Работа, которую делал в те годы Суарес, была необходима и в педагогических целях. В те годы студенты университетов стояли, с одной стороны, перед необходимостью изучения «Суммы», которую Тридентский собор рекомендовал как наиболее полный компендиум христианской теологии, с другой стороны, – сталкивались с банальной нехваткой книг, которые к тому же изобиловали типографскими ошибками и приходили в негодность за годы использования сменяющими друг друга поколениями студентов. В этих условиях лектор часто оказывался посредником между мыслью Аквината и восприятием студента, и от качества работы профессора зависело многое.

Суарес, читавший, говоря современным языком, авторский курс теологии, старался не просто комментировать слова, но и развивать мысли Фомы, приспосабливая их к решению современных ему задач и подкрепляя ими собственные суждения. «Труд Фомы можно было бы назвать основанием, от которого отталкивался Суарес, и в то же время надежной и твердой опорой, на которую он всегда мог встать для доказательства или проверки своих собственных тезисов»[47 - Fichter J.H. Op. cit., p. 78–79.]. Суарес стал предшественником нового типа профессоров теологии и философии. Он не стремился поразить студентов своей эрудицией, театрально произносимыми фразами, запутанными логическими построениями.

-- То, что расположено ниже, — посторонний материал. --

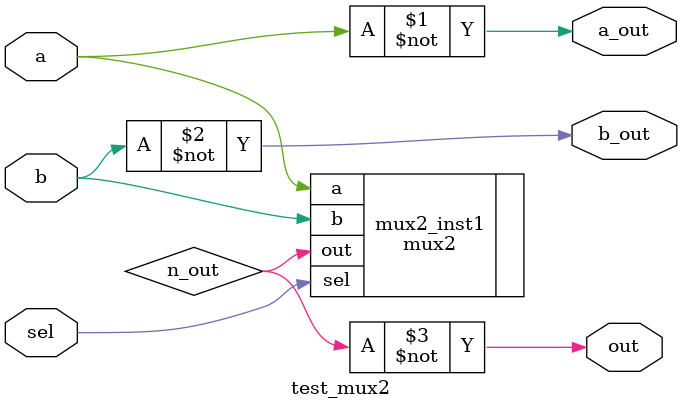
<source format=sv>
module test_mux2 (
    input logic a, b, sel,
    output logic a_out, b_out, out
);
    
    logic n_out;
    assign a_out = ~a;
    assign b_out = ~b;
    assign out = ~n_out;

    mux2 mux2_inst1(.a(a), .b(b), .sel(sel), .out(n_out));
    
endmodule : test_mux2
</source>
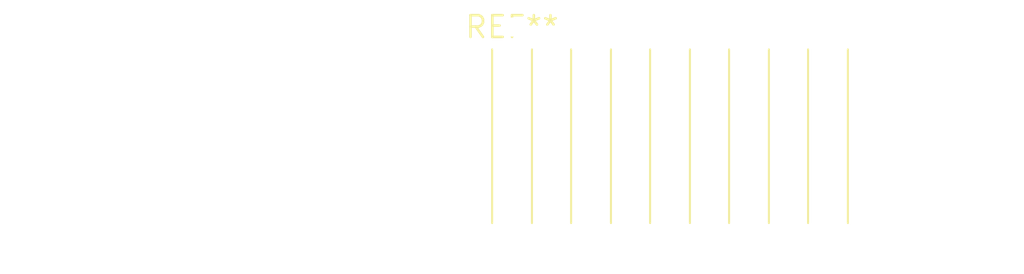
<source format=kicad_pcb>
(kicad_pcb (version 20240108) (generator pcbnew)

  (general
    (thickness 1.6)
  )

  (paper "A4")
  (layers
    (0 "F.Cu" signal)
    (31 "B.Cu" signal)
    (32 "B.Adhes" user "B.Adhesive")
    (33 "F.Adhes" user "F.Adhesive")
    (34 "B.Paste" user)
    (35 "F.Paste" user)
    (36 "B.SilkS" user "B.Silkscreen")
    (37 "F.SilkS" user "F.Silkscreen")
    (38 "B.Mask" user)
    (39 "F.Mask" user)
    (40 "Dwgs.User" user "User.Drawings")
    (41 "Cmts.User" user "User.Comments")
    (42 "Eco1.User" user "User.Eco1")
    (43 "Eco2.User" user "User.Eco2")
    (44 "Edge.Cuts" user)
    (45 "Margin" user)
    (46 "B.CrtYd" user "B.Courtyard")
    (47 "F.CrtYd" user "F.Courtyard")
    (48 "B.Fab" user)
    (49 "F.Fab" user)
    (50 "User.1" user)
    (51 "User.2" user)
    (52 "User.3" user)
    (53 "User.4" user)
    (54 "User.5" user)
    (55 "User.6" user)
    (56 "User.7" user)
    (57 "User.8" user)
    (58 "User.9" user)
  )

  (setup
    (pad_to_mask_clearance 0)
    (pcbplotparams
      (layerselection 0x00010fc_ffffffff)
      (plot_on_all_layers_selection 0x0000000_00000000)
      (disableapertmacros false)
      (usegerberextensions false)
      (usegerberattributes false)
      (usegerberadvancedattributes false)
      (creategerberjobfile false)
      (dashed_line_dash_ratio 12.000000)
      (dashed_line_gap_ratio 3.000000)
      (svgprecision 4)
      (plotframeref false)
      (viasonmask false)
      (mode 1)
      (useauxorigin false)
      (hpglpennumber 1)
      (hpglpenspeed 20)
      (hpglpendiameter 15.000000)
      (dxfpolygonmode false)
      (dxfimperialunits false)
      (dxfusepcbnewfont false)
      (psnegative false)
      (psa4output false)
      (plotreference false)
      (plotvalue false)
      (plotinvisibletext false)
      (sketchpadsonfab false)
      (subtractmaskfromsilk false)
      (outputformat 1)
      (mirror false)
      (drillshape 1)
      (scaleselection 1)
      (outputdirectory "")
    )
  )

  (net 0 "")

  (footprint "SolderWire-0.5sqmm_1x05_P4.6mm_D0.9mm_OD2.1mm_Relief" (layer "F.Cu") (at 0 0))

)

</source>
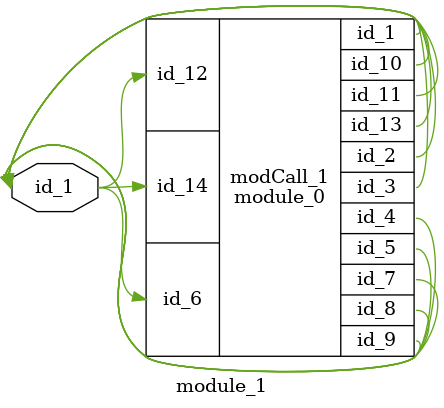
<source format=v>
module module_0 (
    id_1,
    id_2,
    id_3,
    id_4,
    id_5,
    id_6,
    id_7,
    id_8,
    id_9,
    id_10,
    id_11,
    id_12,
    id_13,
    id_14
);
  input wire id_14;
  inout wire id_13;
  input wire id_12;
  inout wire id_11;
  output wire id_10;
  inout wire id_9;
  inout wire id_8;
  output wire id_7;
  input wire id_6;
  output wire id_5;
  output wire id_4;
  output wire id_3;
  output wire id_2;
  output wire id_1;
  assign #1 id_4 = (1);
endmodule
module module_1 (
    id_1
);
  inout wire id_1;
  module_0 modCall_1 (
      id_1,
      id_1,
      id_1,
      id_1,
      id_1,
      id_1,
      id_1,
      id_1,
      id_1,
      id_1,
      id_1,
      id_1,
      id_1,
      id_1
  );
endmodule

</source>
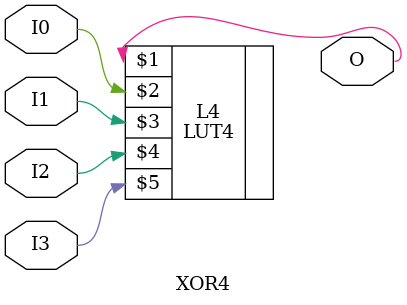
<source format=v>


`timescale  1 ps / 1 ps


module XOR4 (O, I0, I1, I2, I3);

    output O;

    input  I0, I1, I2, I3;

    LUT4 #(.INIT(16'h6996)) L4 (O, I0, I1, I2, I3);

endmodule

</source>
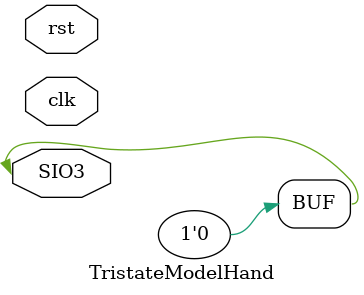
<source format=v>
module TristateModelHand
    (
        input clk,
        input rst,
        inout SIO3
    );

    assign SIO3 = 1'b0;

endmodule


</source>
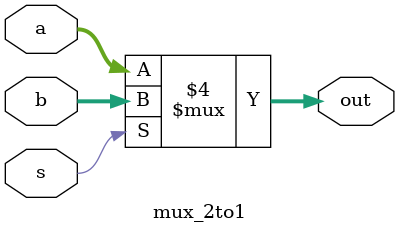
<source format=v>
module mux_2to1 #(
	parameter N = 32
) (
    input s,
    input [N-1:0] a, b,
    output reg [N-1:0] out
);
    always @* begin
        if (~s)
            out = a;
        else
            out = b;
    end
endmodule

</source>
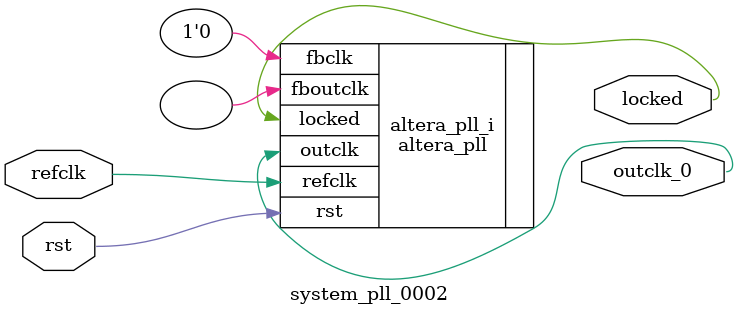
<source format=v>
`timescale 1ns/10ps
module  system_pll_0002(

	// interface 'refclk'
	input wire refclk,

	// interface 'reset'
	input wire rst,

	// interface 'outclk0'
	output wire outclk_0,

	// interface 'locked'
	output wire locked
);

	altera_pll #(
		.fractional_vco_multiplier("false"),
		.reference_clock_frequency("38.4 MHz"),
		.operation_mode("normal"),
		.number_of_clocks(1),
		.output_clock_frequency0("80.000000 MHz"),
		.phase_shift0("0 ps"),
		.duty_cycle0(50),
		.output_clock_frequency1("0 MHz"),
		.phase_shift1("0 ps"),
		.duty_cycle1(50),
		.output_clock_frequency2("0 MHz"),
		.phase_shift2("0 ps"),
		.duty_cycle2(50),
		.output_clock_frequency3("0 MHz"),
		.phase_shift3("0 ps"),
		.duty_cycle3(50),
		.output_clock_frequency4("0 MHz"),
		.phase_shift4("0 ps"),
		.duty_cycle4(50),
		.output_clock_frequency5("0 MHz"),
		.phase_shift5("0 ps"),
		.duty_cycle5(50),
		.output_clock_frequency6("0 MHz"),
		.phase_shift6("0 ps"),
		.duty_cycle6(50),
		.output_clock_frequency7("0 MHz"),
		.phase_shift7("0 ps"),
		.duty_cycle7(50),
		.output_clock_frequency8("0 MHz"),
		.phase_shift8("0 ps"),
		.duty_cycle8(50),
		.output_clock_frequency9("0 MHz"),
		.phase_shift9("0 ps"),
		.duty_cycle9(50),
		.output_clock_frequency10("0 MHz"),
		.phase_shift10("0 ps"),
		.duty_cycle10(50),
		.output_clock_frequency11("0 MHz"),
		.phase_shift11("0 ps"),
		.duty_cycle11(50),
		.output_clock_frequency12("0 MHz"),
		.phase_shift12("0 ps"),
		.duty_cycle12(50),
		.output_clock_frequency13("0 MHz"),
		.phase_shift13("0 ps"),
		.duty_cycle13(50),
		.output_clock_frequency14("0 MHz"),
		.phase_shift14("0 ps"),
		.duty_cycle14(50),
		.output_clock_frequency15("0 MHz"),
		.phase_shift15("0 ps"),
		.duty_cycle15(50),
		.output_clock_frequency16("0 MHz"),
		.phase_shift16("0 ps"),
		.duty_cycle16(50),
		.output_clock_frequency17("0 MHz"),
		.phase_shift17("0 ps"),
		.duty_cycle17(50),
		.pll_type("General"),
		.pll_subtype("General")
	) altera_pll_i (
		.rst	(rst),
		.outclk	({outclk_0}),
		.locked	(locked),
		.fboutclk	( ),
		.fbclk	(1'b0),
		.refclk	(refclk)
	);
endmodule


</source>
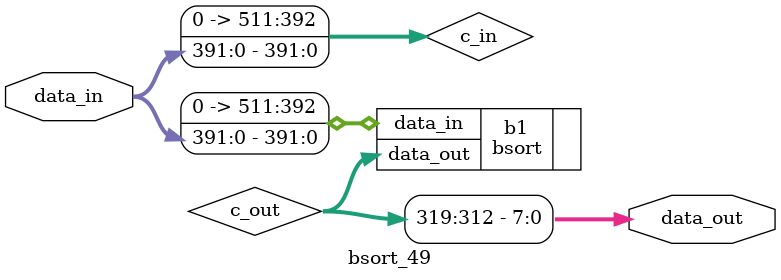
<source format=v>
`include "./bsort.v"


module bsort_49(data_in, data_out);


input   [391:0] data_in;
output  [7:0] data_out;

wire    [511:0] c_in;
wire    [511:0] c_out;

assign  c_in[391:0]   = data_in;
assign  c_in[511:392] = 0;

assign  data_out[3:0] = c_out[315:312];
assign  data_out[7:4] = c_out[319:316];
bsort b1(.data_in(c_in), .data_out(c_out));


endmodule

</source>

В то же время он не стремился к искусственному возрождению сократической беседы и других подобных приемов. Он просто реализовывал цель, которая должна быть у каждого успешного учителя: вложить знания в умы студентов, почувствовать «обратную связь», убедиться в том, что учение понято, продумано, усвоено.

Отвечая на замечания, предъявленные ему при очередной проверке, Суарес направил генералу ордена письмо, в котором попросил об экспертизе его лекций и вновь выразил желание приехать в Рим, чтобы совершенствоваться в теологии там, где, по его мнению, были сосредоточены лучшие умы Общества Иисуса.

Ответ генерала Суаресу неизвестен, но, так или иначе, его лекции и методы их преподавания получили полную поддержку. Руководителям ордена в Вальядолиде было приказано оставить Суареса в покое, а сам он вскоре был вызван в Рим, чтобы продемонстрировать свое педагогическое мастерство в главной иезуитской школе – Римской коллегии, впоследствии названной Григорианским университетом. Последующие пять лет Суарес провел в «вечном городе» – центре католического мира.

В Риме Суарес был принят как талантливый преподаватель и многообещающий теолог. На его лекции в иезуитской коллегии приходил (отнюдь не в порядке надзора) сам понтифик. Полагают даже, что папа Григорий, основатель этого учебного заведения, которое и получило в его честь название Григорианского университета, доверил Суаресу чтение первой лекции по теологии при открытии коллегии[48 - De Scorraille R. Op. cit., p. 171–172.]. Здесь же Суарес получил поддержку нового генерала Общества Клаудио Аквавивы, стремившегося к расширению влияния ордена и видевшего залог успеха его деятельности в развитии образования.

Римская коллегия на глазах превращалась в ведущий методический центр иезуитской педагогики. Здесь обучались немногим более сотни студентов, отобранных из разных провинций ордена. Вместе с целым рядом молодых, но уже известных профессоров, лекции им – и весьма успешно – читал и Суарес[49 - «Хронология жизни Суареса» свидетельствует, в частности, что в 1582–1583 гг. он читал курс «О благодати», что сделало его одним из участников полемики между иезуитами и доминиканцами о свободе воли и божественном предопределении.]. При этом он основывался не только на текстах Фомы, но и анализировал многие другие источники, в том числе более поздние, а также современных ему авторов.